EXTRACT
Centralized SAN's are characterized by consolidation of information into a single point of control while allowing the application/host resources to be distributed as necessary throughout the enterprise. One goal that should be kept in mind is to provide the ability to access any information to any application both in the original implementation and maintaining that ability as the environment grows and changes. If the environment is small enough, this can be achieved, at least initially, through a single-tier architecture as depicted below.

The specific number of host and storage ports will determine if a switch or director will be required (directors can support larger numbers of host and storage connections due to the sheer quantity of ports they carry). In order to account for future growth (addition of hosts and storage to the fabric), unused or open switch or director ports need to be provided.

For instance, consider an initial environment with 10 dually connected hosts (20 fabric ports required) and a single storage array with 5 connections (5 fabric ports). This would require 25 fabric ports and could be implemented using a single 25 or even 32 port director. However, if we want to allow for 10 additional hosts and an additional storage array to be connected, we would need 25 additional ports in the future. And more importantly require these additional hosts to access the original storage array and the original hosts to access the new storage array.

In order to accomplish this, we would need an implementation using 2 directors, initially deployed with 12-16 ports each, but with a capacity for up to a total of 64, while still maintaining the "universal access" design goal.

A single-tier architecture will not support larger environments. This is because of the number of hosts and storage ports required. In order to scale to larger environments and still provide universal access and availability requirements, it will be necessary to deploy a 2-tier architecture. The first tier provides the connections to the application/host infrastructure and the second tier provides the connections to the information/storage infrastructure. Extensive use of inter-switch links (ISLs) linking the 1st and 2nd tiers enables the universal access to information for all hosts. The number of ISLs must be carefully determined to allow for both multi-pathing through the fabric (to allow for high availability or fault tolerance) and to provide the necessary bandwidth (to avoid network congestion). As with the single tier architecture, unused ports must be designed in to each switch or director; however, fewer free ports are required per device because any given device need only connect into the fabric in order to have access to all devices already connected.

Departmental SAN implementations apply when the organization has multiple independent departments with relatively independent information needs. In these situations, the application/host infrastructure for each department for the most part leverages its own information infrastructure. On the other hand, the need for common infrastructure management, the occasional need to share information across the organization, and the need of the organization to re-organize and re-focus without having to re-engineer its infrastructure all necessitate that this be tied in to a single enterprise storage network. These types of environments typically will evolve from separate departmental SANs.

In order to link these "SAN islands", it is most practical to create a core fabric that each island can plug into.

Thus, management becomes simple and allows for future growth because it is necessary to design the core for extension while each department can be designed independently. In the above diagram, switches were used to meet departmental needs, while a director was used for the core to minimize complexity of design.

TASK 1
In the SAN architecture text, what does the first tier of a 2-tier architecture provide connections to?
TASK 2
Please copy the SAN architecture text word for word, starting at "Departmental SAN implementations" and ending at "separate departmental SANs.".

DATA FOR ANALYSIS
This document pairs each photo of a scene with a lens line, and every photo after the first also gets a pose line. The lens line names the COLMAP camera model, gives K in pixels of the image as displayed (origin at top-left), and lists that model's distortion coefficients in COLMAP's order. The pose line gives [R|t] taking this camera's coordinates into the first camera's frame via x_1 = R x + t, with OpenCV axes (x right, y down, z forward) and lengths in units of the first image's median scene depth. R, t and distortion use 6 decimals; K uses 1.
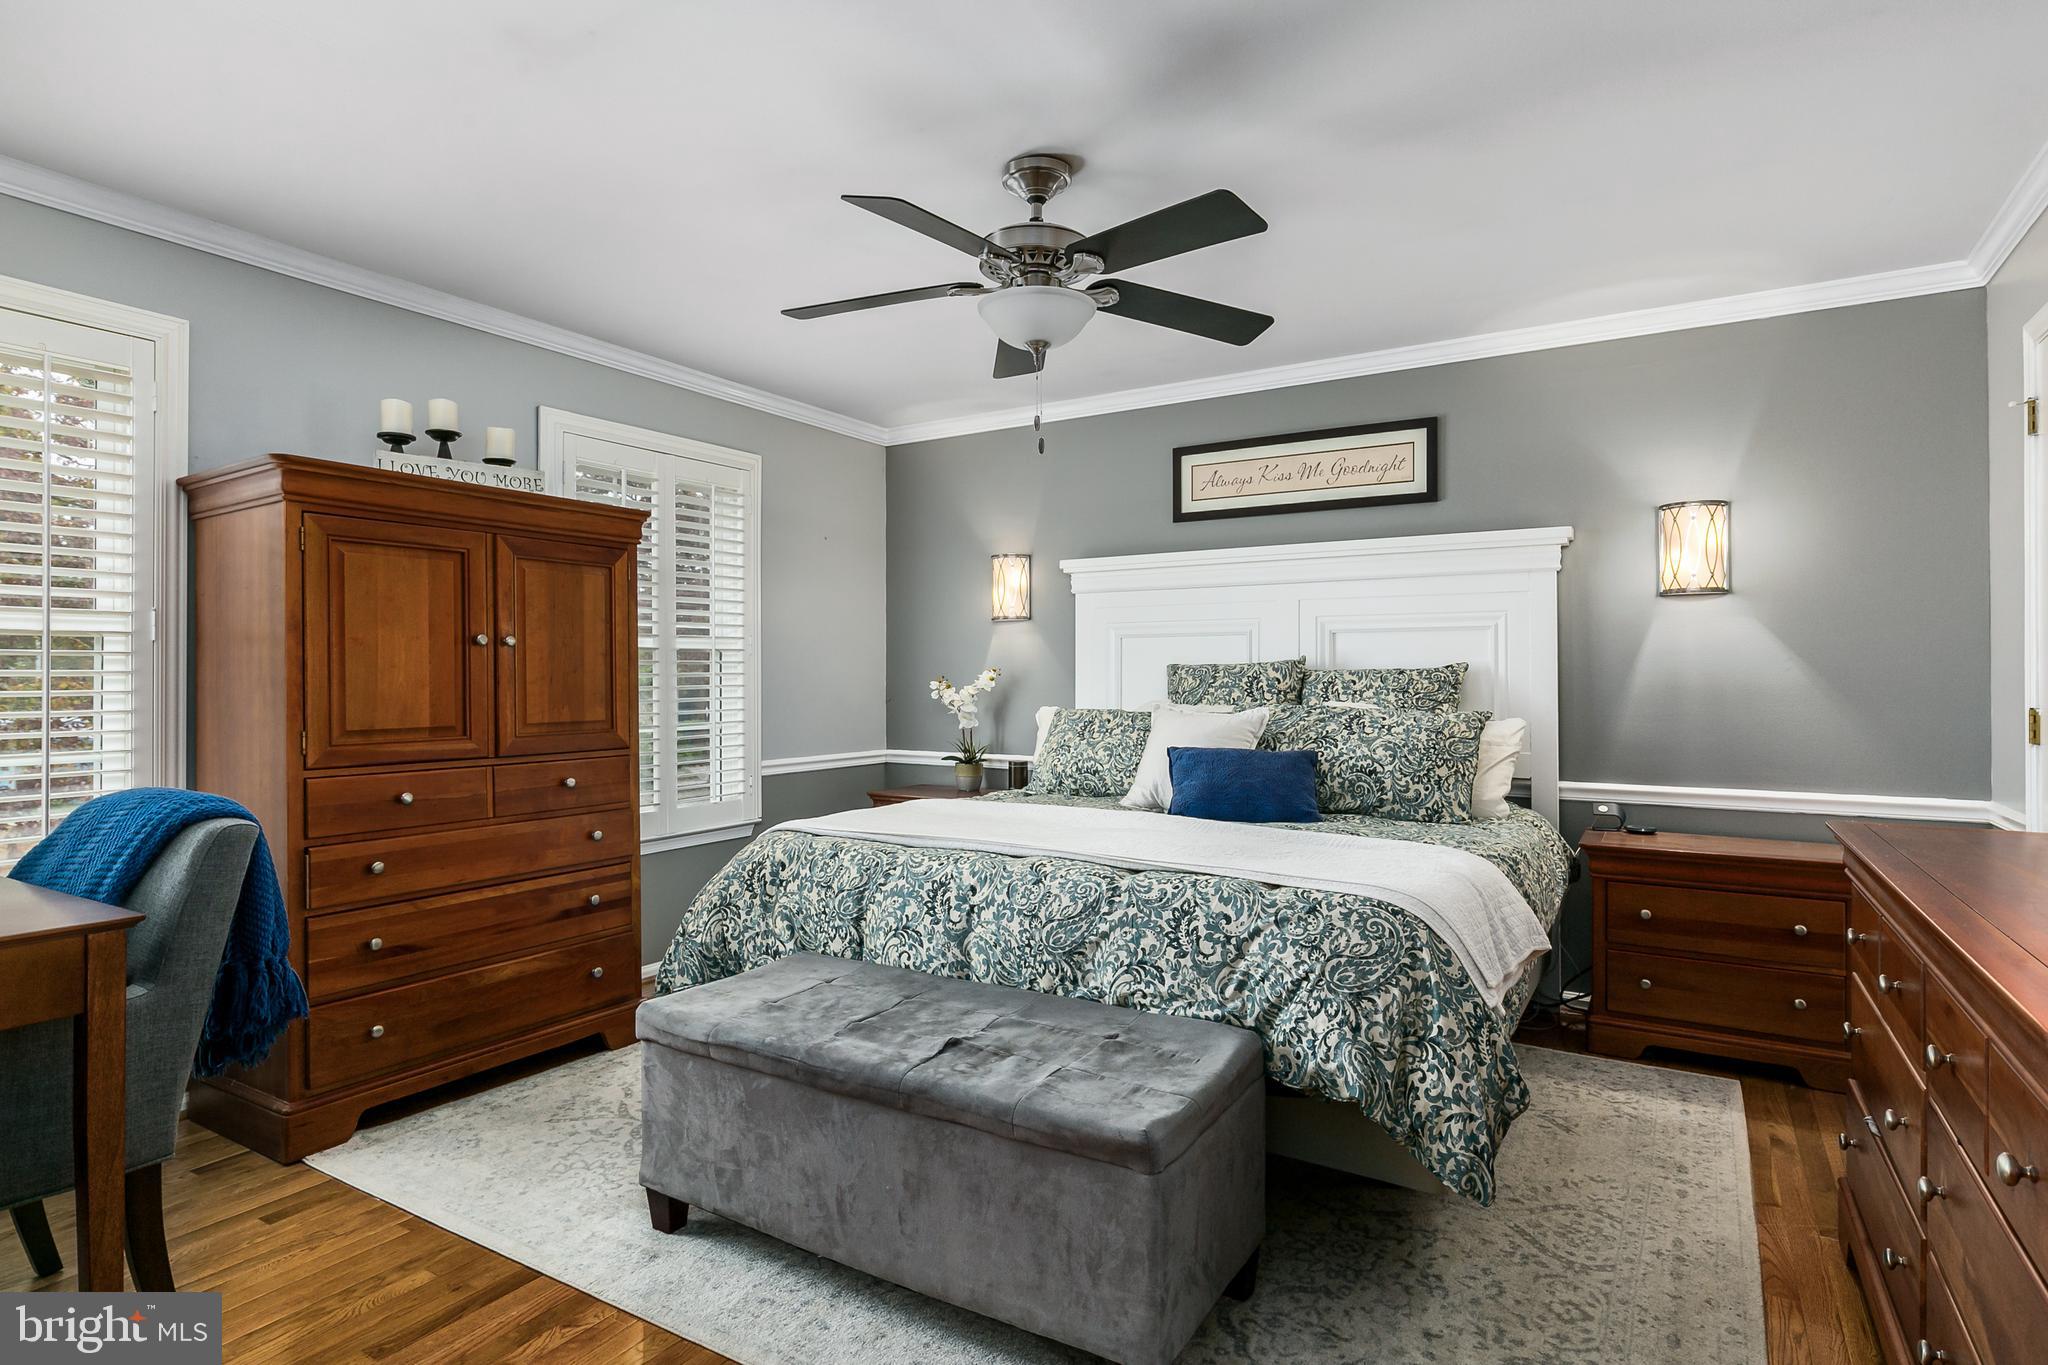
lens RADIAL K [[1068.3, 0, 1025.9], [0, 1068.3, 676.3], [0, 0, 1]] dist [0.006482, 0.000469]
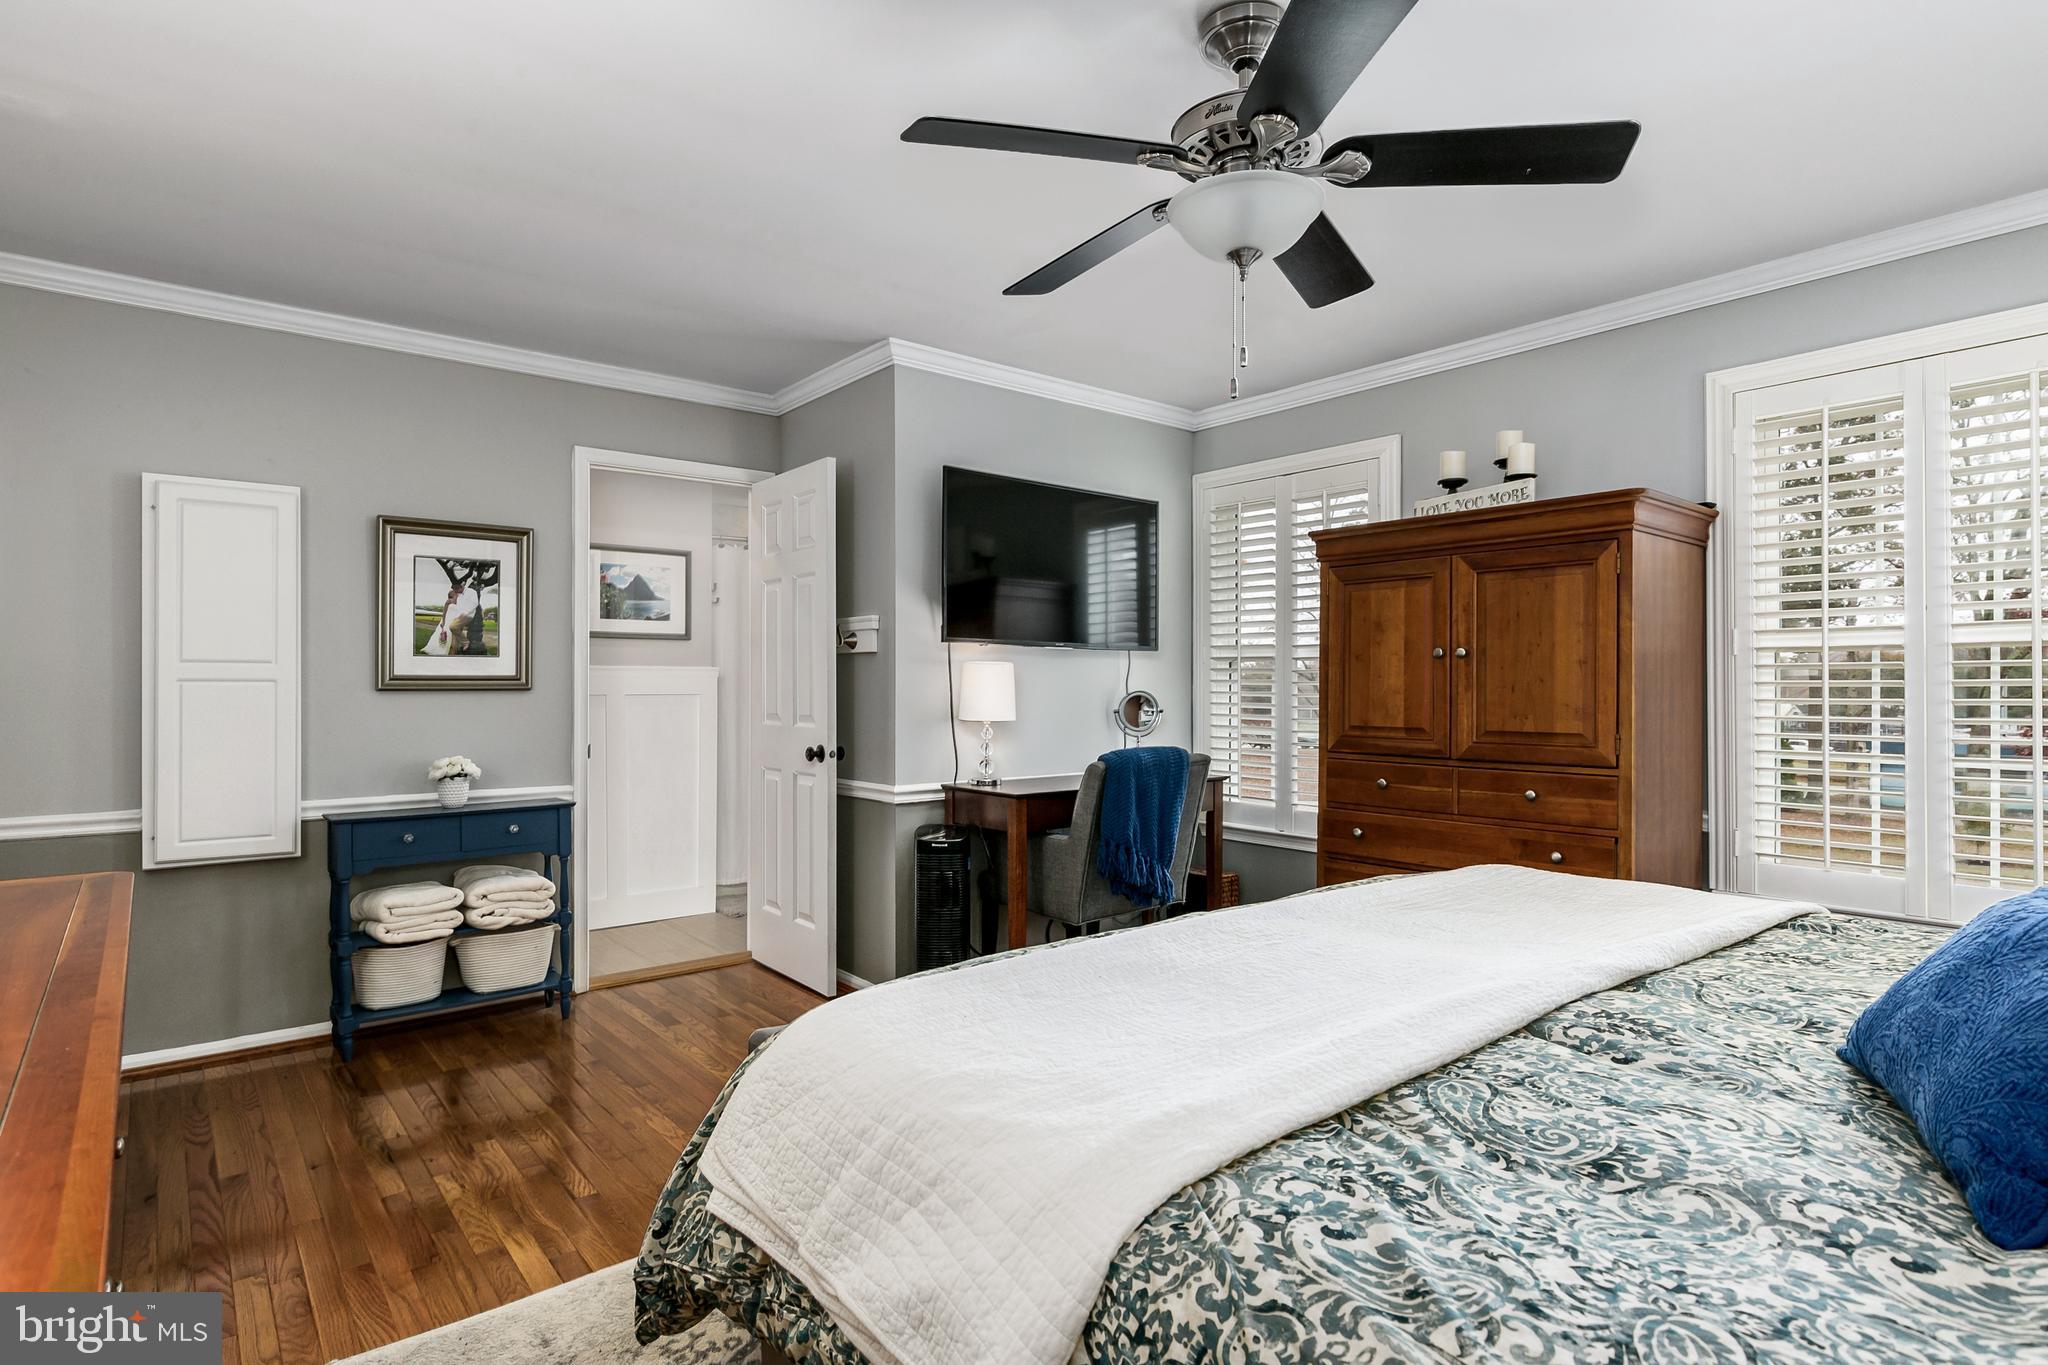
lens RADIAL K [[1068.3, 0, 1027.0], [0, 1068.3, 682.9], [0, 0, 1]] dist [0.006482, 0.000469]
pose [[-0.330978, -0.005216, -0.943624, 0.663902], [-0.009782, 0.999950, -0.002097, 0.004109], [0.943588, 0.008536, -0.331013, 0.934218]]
--
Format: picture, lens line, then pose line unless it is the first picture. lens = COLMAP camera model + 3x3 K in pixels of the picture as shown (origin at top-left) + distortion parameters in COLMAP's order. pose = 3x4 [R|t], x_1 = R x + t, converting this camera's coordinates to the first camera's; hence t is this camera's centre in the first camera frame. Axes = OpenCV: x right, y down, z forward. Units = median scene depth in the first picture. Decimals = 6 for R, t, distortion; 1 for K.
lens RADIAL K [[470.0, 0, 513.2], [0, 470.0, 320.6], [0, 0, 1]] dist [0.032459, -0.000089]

WORKED SOLUTION 1
The application/host infrastructure.

WORKED SOLUTION 2
Departmental SAN implementations apply when the organization has multiple independent departments with relatively independent information needs. In these situations, the application/host infrastructure for each department for the most part leverages its own information infrastructure. On the other hand, the need for common infrastructure management, the occasional need to share information across the organization, and the need of the organization to re-organize and re-focus without having to re-engineer its infrastructure all necessitate that this be tied in to a single enterprise storage network. These types of environments typically will evolve from separate departmental SANs.